The task -
Copy each of the records below word for word, keeping every line in its original order.

Data supplied -
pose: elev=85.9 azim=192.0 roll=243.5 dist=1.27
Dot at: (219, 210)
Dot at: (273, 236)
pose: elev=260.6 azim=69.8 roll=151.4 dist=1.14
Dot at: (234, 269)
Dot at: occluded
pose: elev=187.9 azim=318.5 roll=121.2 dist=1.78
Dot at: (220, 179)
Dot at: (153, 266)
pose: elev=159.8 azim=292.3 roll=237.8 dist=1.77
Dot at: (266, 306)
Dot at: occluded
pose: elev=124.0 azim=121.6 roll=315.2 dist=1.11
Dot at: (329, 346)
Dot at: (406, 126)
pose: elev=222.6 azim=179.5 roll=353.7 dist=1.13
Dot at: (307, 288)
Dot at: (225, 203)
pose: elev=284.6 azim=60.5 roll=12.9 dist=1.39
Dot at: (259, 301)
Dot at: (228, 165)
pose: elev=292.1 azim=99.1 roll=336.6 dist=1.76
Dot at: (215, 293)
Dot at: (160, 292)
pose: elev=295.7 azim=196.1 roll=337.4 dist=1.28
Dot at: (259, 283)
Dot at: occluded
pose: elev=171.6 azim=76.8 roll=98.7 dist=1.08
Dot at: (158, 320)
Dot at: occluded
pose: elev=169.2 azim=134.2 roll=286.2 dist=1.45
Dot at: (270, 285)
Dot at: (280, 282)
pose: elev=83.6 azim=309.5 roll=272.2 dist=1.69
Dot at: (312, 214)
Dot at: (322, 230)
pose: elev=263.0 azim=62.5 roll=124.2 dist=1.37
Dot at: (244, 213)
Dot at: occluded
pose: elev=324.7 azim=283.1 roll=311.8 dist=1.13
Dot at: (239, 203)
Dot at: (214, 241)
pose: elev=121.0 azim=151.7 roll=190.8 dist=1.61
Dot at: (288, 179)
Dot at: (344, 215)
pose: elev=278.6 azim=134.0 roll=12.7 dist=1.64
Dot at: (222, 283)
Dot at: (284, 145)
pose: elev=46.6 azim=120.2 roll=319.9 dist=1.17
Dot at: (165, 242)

Solution for this problem -
pose: elev=85.9 azim=192.0 roll=243.5 dist=1.27
Dot at: (219, 210)
Dot at: (273, 236)
pose: elev=260.6 azim=69.8 roll=151.4 dist=1.14
Dot at: (234, 269)
Dot at: occluded
pose: elev=187.9 azim=318.5 roll=121.2 dist=1.78
Dot at: (220, 179)
Dot at: (153, 266)
pose: elev=159.8 azim=292.3 roll=237.8 dist=1.77
Dot at: (266, 306)
Dot at: occluded
pose: elev=124.0 azim=121.6 roll=315.2 dist=1.11
Dot at: (329, 346)
Dot at: (406, 126)
pose: elev=222.6 azim=179.5 roll=353.7 dist=1.13
Dot at: (307, 288)
Dot at: (225, 203)
pose: elev=284.6 azim=60.5 roll=12.9 dist=1.39
Dot at: (259, 301)
Dot at: (228, 165)
pose: elev=292.1 azim=99.1 roll=336.6 dist=1.76
Dot at: (215, 293)
Dot at: (160, 292)
pose: elev=295.7 azim=196.1 roll=337.4 dist=1.28
Dot at: (259, 283)
Dot at: occluded
pose: elev=171.6 azim=76.8 roll=98.7 dist=1.08
Dot at: (158, 320)
Dot at: occluded
pose: elev=169.2 azim=134.2 roll=286.2 dist=1.45
Dot at: (270, 285)
Dot at: (280, 282)
pose: elev=83.6 azim=309.5 roll=272.2 dist=1.69
Dot at: (312, 214)
Dot at: (322, 230)
pose: elev=263.0 azim=62.5 roll=124.2 dist=1.37
Dot at: (244, 213)
Dot at: occluded
pose: elev=324.7 azim=283.1 roll=311.8 dist=1.13
Dot at: (239, 203)
Dot at: (214, 241)
pose: elev=121.0 azim=151.7 roll=190.8 dist=1.61
Dot at: (288, 179)
Dot at: (344, 215)
pose: elev=278.6 azim=134.0 roll=12.7 dist=1.64
Dot at: (222, 283)
Dot at: (284, 145)
pose: elev=46.6 azim=120.2 roll=319.9 dist=1.17
Dot at: (165, 242)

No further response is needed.